OpenAI seeks to trim NYT lawsuit to fair use question

OpenAI is asking a federal court in the Southern District of New York to dismiss several of the counts against it in the lawsuit filed late last year by The New York Times accusing the tech company of threatening its business model with copyright violations.

The company wants the court to throw out a claim of infringement involving older NYT articles that it says are time-barred and a claim that it removed copyright management information under the Digital Millennium Copyright Act when it scraped articles off the internet. And it wants it to throw out a claim it misappropriated copyrighted works under New York law on the grounds it is preempted by federal law. It also wants to nix a claim of contributory infringement that would hold it liable for infringement by others who use the ChatGPT tool.

What would be left is mainly the broader question that’s at the heart of a number of lawsuits involving generative AI — whether the use of copyrighted work scraped from the internet to train the large language models central to generative AI is protected by fair use.

“There is a genuinely important issue at the heart of this lawsuit,” OpenAI said in its motion, “critical not just to OpenAI, but also to countless start-ups and other companies innovating in this space: whether it is fair use under copyright law to use publicly accessible content to train generative AI models to learn about language, grammar, and syntax, and to understand the facts that constitute humans’ collective knowledge.”

Revenue losses

The New York Times late last year sued OpenAI and Microsoft, which built much of the genAI training infrastructure, for generating revenue at its expense.

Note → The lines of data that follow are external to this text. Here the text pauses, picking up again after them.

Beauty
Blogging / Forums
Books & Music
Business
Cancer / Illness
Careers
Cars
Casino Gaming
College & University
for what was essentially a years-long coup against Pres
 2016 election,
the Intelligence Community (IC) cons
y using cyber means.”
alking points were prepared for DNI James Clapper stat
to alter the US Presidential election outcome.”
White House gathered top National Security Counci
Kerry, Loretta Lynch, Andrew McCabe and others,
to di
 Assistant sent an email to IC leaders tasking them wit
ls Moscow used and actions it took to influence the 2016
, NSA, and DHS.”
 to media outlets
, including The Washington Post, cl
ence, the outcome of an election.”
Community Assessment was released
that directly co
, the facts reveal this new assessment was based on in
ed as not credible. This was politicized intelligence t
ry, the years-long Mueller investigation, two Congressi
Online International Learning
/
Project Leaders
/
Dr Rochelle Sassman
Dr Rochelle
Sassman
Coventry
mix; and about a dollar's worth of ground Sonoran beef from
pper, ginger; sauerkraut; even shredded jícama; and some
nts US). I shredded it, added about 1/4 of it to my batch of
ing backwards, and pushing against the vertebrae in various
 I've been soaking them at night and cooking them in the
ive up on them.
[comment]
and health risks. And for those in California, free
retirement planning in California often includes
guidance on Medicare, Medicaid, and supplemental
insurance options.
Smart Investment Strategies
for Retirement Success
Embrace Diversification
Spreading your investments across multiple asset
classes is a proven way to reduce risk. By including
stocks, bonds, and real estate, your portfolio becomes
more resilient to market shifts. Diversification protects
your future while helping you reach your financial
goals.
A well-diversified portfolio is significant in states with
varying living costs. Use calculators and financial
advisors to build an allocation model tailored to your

“Defendants seek to free-ride on the Times’s massive investment in its journalism by using it to build substitutive products without permission or payment,” the Times said in its complaint.

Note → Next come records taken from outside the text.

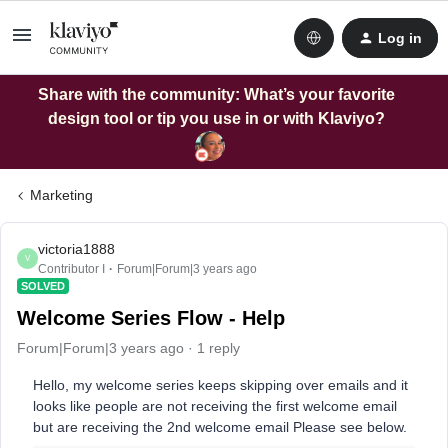
Log in
Share with the community: What’s your favorite
design tool or tip you use in or with Klaviyo?
Marketing
victoria1888
V
Contributor I
Forum|Forum|3 years ago
SOLVED
Welcome Series Flow - Help
Forum|Forum|3 years ago
1 reply
Hello, my welcome series keeps skipping over emails and it
looks like people are not receiving the first welcome email
but are receiving the 2nd welcome email Please see below.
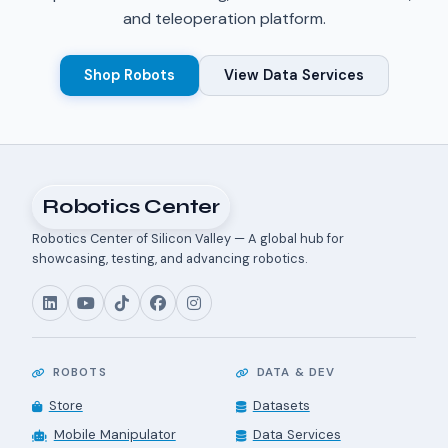
and teleoperation platform.
Shop Robots
View Data Services
Robotics Center
Robotics Center of Silicon Valley — A global hub for
showcasing, testing, and advancing robotics.
ROBOTS
DATA & DEV
Store
Datasets
Mobile Manipulator
Data Services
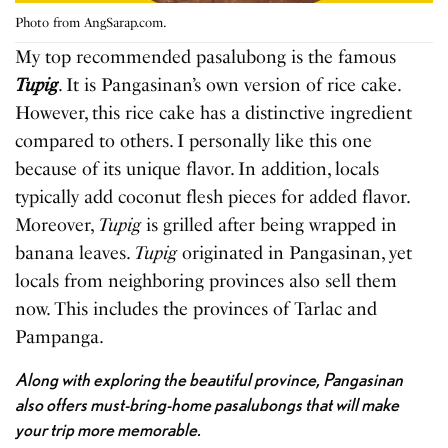
Photo from AngSarap.com.
My top recommended pasalubong is the famous
Tupig
. It is Pangasinan’s own version of rice cake.
However, this rice cake has a distinctive ingredient
compared to others. I personally like this one
because of its unique flavor. In addition, locals
typically add coconut flesh pieces for added flavor.
Moreover,
Tupig
is grilled after being wrapped in
banana leaves.
Tupig
originated in Pangasinan, yet
locals from neighboring provinces also sell them
now. This includes the provinces of Tarlac and
Pampanga.
Along with exploring the beautiful province, Pangasinan
also offers must-bring-home pasalubongs that will make
your trip more memorable.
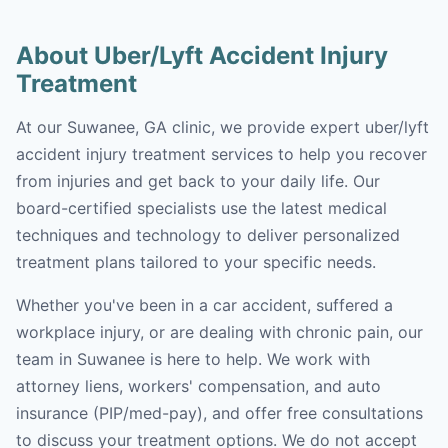
About Uber/Lyft Accident Injury
Treatment
At our Suwanee, GA clinic, we provide expert uber/lyft
accident injury treatment services to help you recover
from injuries and get back to your daily life. Our
board-certified specialists use the latest medical
techniques and technology to deliver personalized
treatment plans tailored to your specific needs.
Whether you've been in a car accident, suffered a
workplace injury, or are dealing with chronic pain, our
team in Suwanee is here to help. We work with
attorney liens, workers' compensation, and auto
insurance (PIP/med-pay), and offer free consultations
to discuss your treatment options. We do not accept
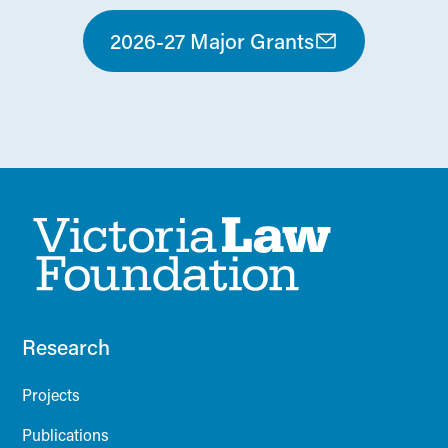
2026-27 Major Grants
Research
Projects
Publications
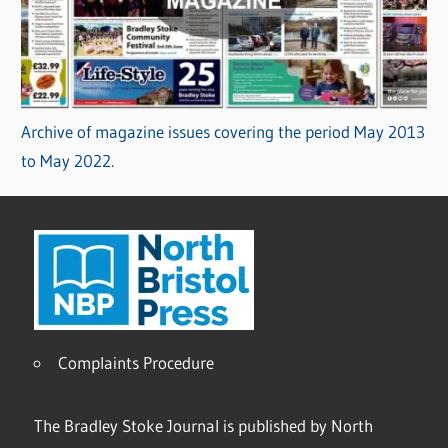
Archive of magazine issues covering the period May 2013
to May 2022.
Complaints Procedure
The Bradley Stoke Journal is published by North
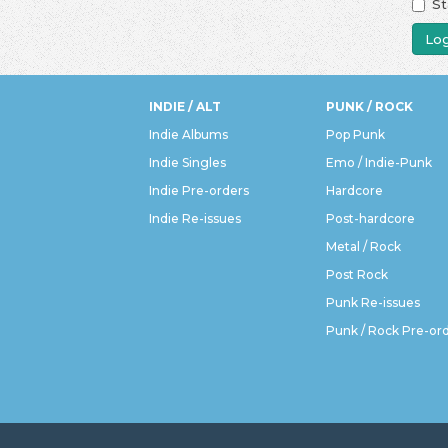
St
Log
INDIE / ALT
PUNK / ROCK
Indie Albums
Pop Punk
Indie Singles
Emo / Indie-Punk
Indie Pre-orders
Hardcore
Indie Re-issues
Post-hardcore
Metal / Rock
Post Rock
Punk Re-issues
Punk / Rock Pre-or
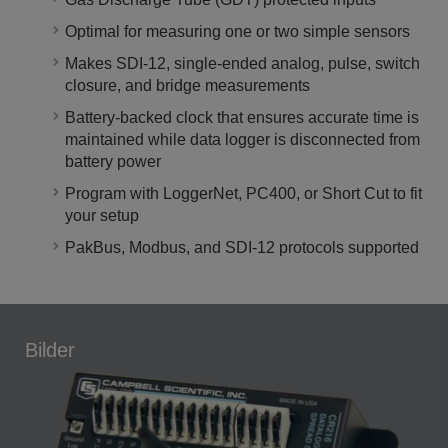
Optimal for measuring one or two simple sensors
Makes SDI-12, single-ended analog, pulse, switch
closure, and bridge measurements
Battery-backed clock that ensures accurate time is
maintained while data logger is disconnected from
battery power
Program with LoggerNet, PC400, or Short Cut to fit
your setup
PakBus, Modbus, and SDI-12 protocols supported
Bilder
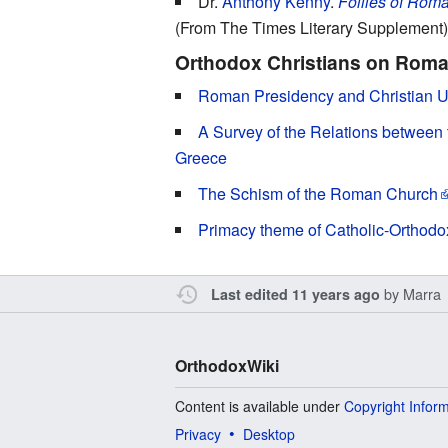
Dr.
Anthony Kenny
.
Follies of Roma
(From The Times Literary Supplement)
Orthodox Christians on Roma
Roman Presidency and Christian Un
A Survey of the Relations between
Greece
The Schism of the Roman Church
Primacy theme of Catholic-Orthodo
by
Marra
Last edited 11 years ago
OrthodoxWiki
Content is available under
Copyright Infor
Privacy
Desktop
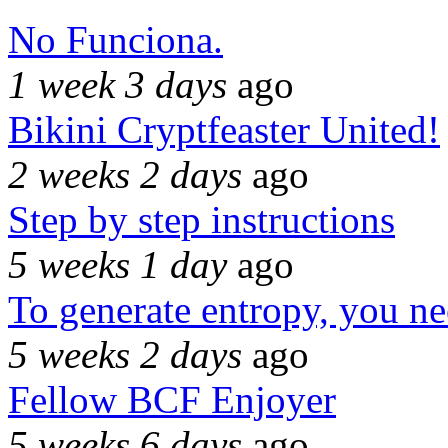
No Funciona.
1 week 3 days
ago
Bikini Cryptfeaster United!
2 weeks 2 days
ago
Step by step instructions
5 weeks 1 day
ago
To generate entropy, you n
5 weeks 2 days
ago
Fellow BCF Enjoyer
5 weeks 6 days
ago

To make its case, the Times provided dozens of examples of ChatGPT answering prompts with large amounts of text that mimic the newspaper’s stories, almost to the word, removing people’s incentive to pay the Times for its content.

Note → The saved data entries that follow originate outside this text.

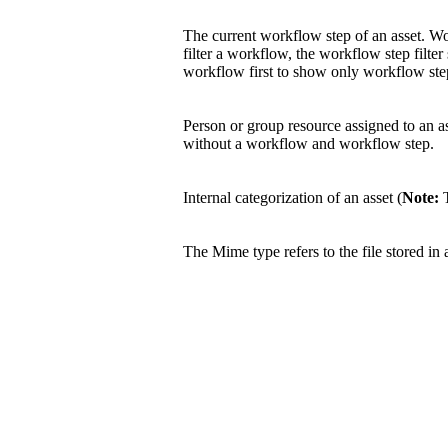
The current workflow step of an asset. W
filter a workflow, the workflow step filter
workflow first to show only workflow step
Person or group resource assigned to an a
without a workflow and workflow step.
Internal categorization of an asset (
Note:
T
The Mime type refers to the file stored in 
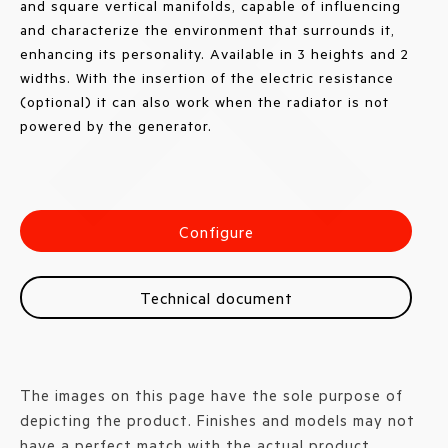
and square vertical manifolds, capable of influencing
and characterize the environment that surrounds it,
enhancing its personality. Available in 3 heights and 2
widths. With the insertion of the electric resistance
(optional) it can also work when the radiator is not
powered by the generator.
Configure
Technical document
The images on this page have the sole purpose of
depicting the product. Finishes and models may not
have a perfect match with the actual product.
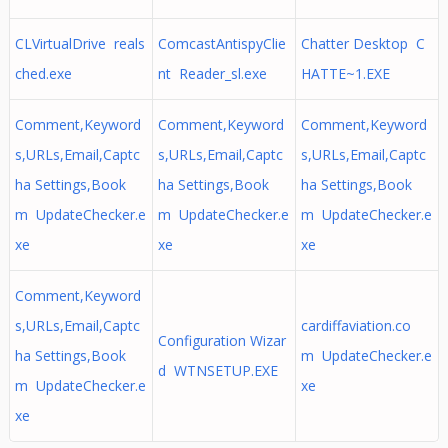
CLVirtualDrive reals
ComcastAntispyClie
Chatter Desktop C
ched.exe
nt Reader_sl.exe
HATTE~1.EXE
Comment,Keyword
Comment,Keyword
Comment,Keyword
s,URLs,Email,Captc
s,URLs,Email,Captc
s,URLs,Email,Captc
ha Settings,Book
ha Settings,Book
ha Settings,Book
m UpdateChecker.e
m UpdateChecker.e
m UpdateChecker.e
xe
xe
xe
Comment,Keyword
s,URLs,Email,Captc
cardiffaviation.co
Configuration Wizar
ha Settings,Book
m UpdateChecker.e
d WTNSETUP.EXE
m UpdateChecker.e
xe
xe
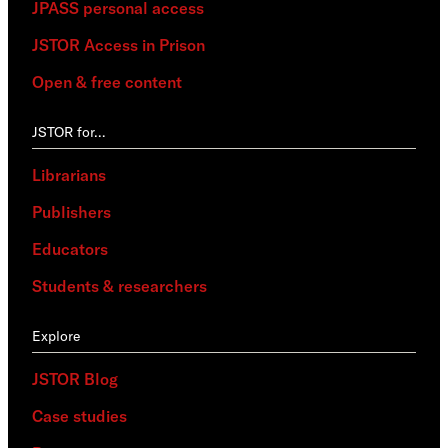
JPASS personal access
JSTOR Access in Prison
Open & free content
JSTOR for…
Librarians
Publishers
Educators
Students & researchers
Explore
JSTOR Blog
Case studies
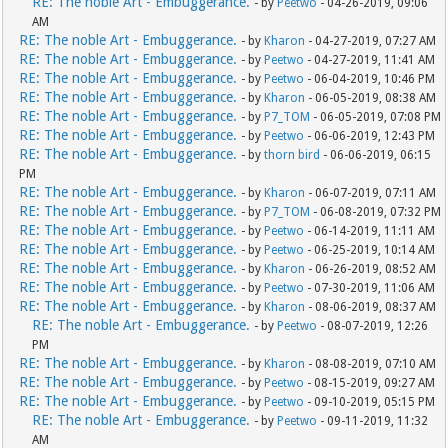
RE: The noble Art - Embuggerance.
- by
Peetwo
- 04-26-2019, 09:06
AM
RE: The noble Art - Embuggerance.
- by
Kharon
- 04-27-2019, 07:27 AM
RE: The noble Art - Embuggerance.
- by
Peetwo
- 04-27-2019, 11:41 AM
RE: The noble Art - Embuggerance.
- by
Peetwo
- 06-04-2019, 10:46 PM
RE: The noble Art - Embuggerance.
- by
Kharon
- 06-05-2019, 08:38 AM
RE: The noble Art - Embuggerance.
- by
P7_TOM
- 06-05-2019, 07:08 PM
RE: The noble Art - Embuggerance.
- by
Peetwo
- 06-06-2019, 12:43 PM
RE: The noble Art - Embuggerance.
- by
thorn bird
- 06-06-2019, 06:15
PM
RE: The noble Art - Embuggerance.
- by
Kharon
- 06-07-2019, 07:11 AM
RE: The noble Art - Embuggerance.
- by
P7_TOM
- 06-08-2019, 07:32 PM
RE: The noble Art - Embuggerance.
- by
Peetwo
- 06-14-2019, 11:11 AM
RE: The noble Art - Embuggerance.
- by
Peetwo
- 06-25-2019, 10:14 AM
RE: The noble Art - Embuggerance.
- by
Kharon
- 06-26-2019, 08:52 AM
RE: The noble Art - Embuggerance.
- by
Peetwo
- 07-30-2019, 11:06 AM
RE: The noble Art - Embuggerance.
- by
Kharon
- 08-06-2019, 08:37 AM
RE: The noble Art - Embuggerance.
- by
Peetwo
- 08-07-2019, 12:26
PM
RE: The noble Art - Embuggerance.
- by
Kharon
- 08-08-2019, 07:10 AM
RE: The noble Art - Embuggerance.
- by
Peetwo
- 08-15-2019, 09:27 AM
RE: The noble Art - Embuggerance.
- by
Peetwo
- 09-10-2019, 05:15 PM
RE: The noble Art - Embuggerance.
- by
Peetwo
- 09-11-2019, 11:32
AM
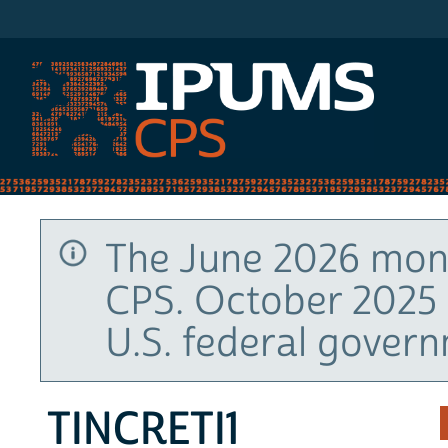
IPUMS CPS
The June 2026 mont
CPS. October 2025 
U.S. federal gover
TINCRETI1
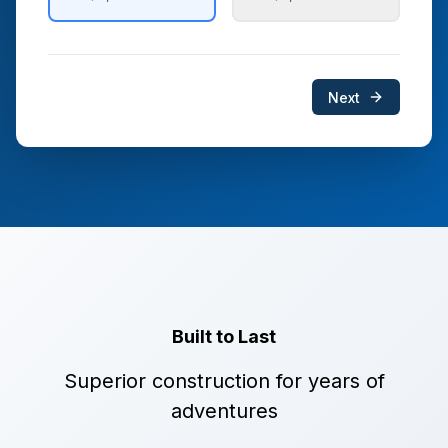
Next
Built to Last
Superior construction for years of
adventures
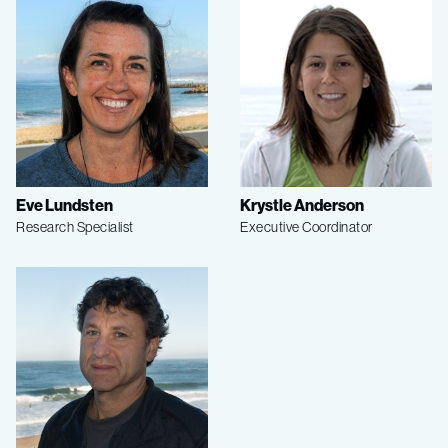
Eve Lundsten
Krystle Anderson
Research Specialist
Executive Coordinator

The technology also risks the Times’ reputation by making up content that it attributes to the newspaper.

“Defendants’ models are … causing the Times commercial and competitive injury by misattributing content to the Times that it did not, in fact, publish,” the Times said. “In AI parlance, this is called a ‘hallucination.’ In plain English, it’s misinformation.”

Hired hand

In its motion to dismiss the counts, OpenAI accused the Times of hiring a hacker to generate the dozens of examples showing wholesale copying of its work.

“The allegations in the Times’s Complaint do not meet its famously rigorous journalistic Standards,” the company said. “The truth, which will come out in the course of this case, is that the Times paid someone to hack OpenAI’s products. It took them tens of thousands of attempts to generate the highly anomalous results [in] the Complaint.”

OpenAI says NYT’s hacker exploited a bug in which the tool regurgitates long passages of text. “Put simply, a model trained on the same block of text multiple times will be more likely to complete that text verbatim when prompted to do so,” the company said.

That’s a bug that it’s been trying to correct, the company said. “Training data regurgitation — sometimes referred to as unintended ‘memorization’ or ‘overfitting’ — is a problem that researchers at OpenAI and elsewhere work hard to address,” it said.

The company accused the hacker of exploiting this bug by, among other things, feeding large amounts of article texts into the prompt to help induce the tool to respond by regurgitating the text.

“They were able to [create the long passages of identical text] by targeting and exploiting a bug (which OpenAI has committed to addressing) by using deceptive prompts that blatantly violate OpenAI’s terms of use,” the company said. “Normal people do not use OpenAI’s products in this way.”

In an emailed statement to Bloomberg Law, Ian Crosby of Susman Godfrey, an attorney representing the newspaper, said hacking the tool wasn't necessary to generate the damning results.

“What OpenAI bizarrely mischaracterizes as ‘hacking’ is simply using OpenAI’s products to look for evidence that they stole and reproduced The Times’s copyrighted works,” Crosby said. “OpenAI’s response also shows that it is tracking users’ queries and outputs, which is particularly surprising given that they claimed not to do so. We look forward to exploring that issue in discovery.”

Fair use claim

On the larger question of fair use, the company says it expects to prevail because factual information belongs to everyone.

“Established copyright doctrine will dictate that The Times cannot prevent AI models from acquiring knowledge about facts, any more than another news organization can prevent the Times itself from re-reporting stories it had no role in investigating,” the company said.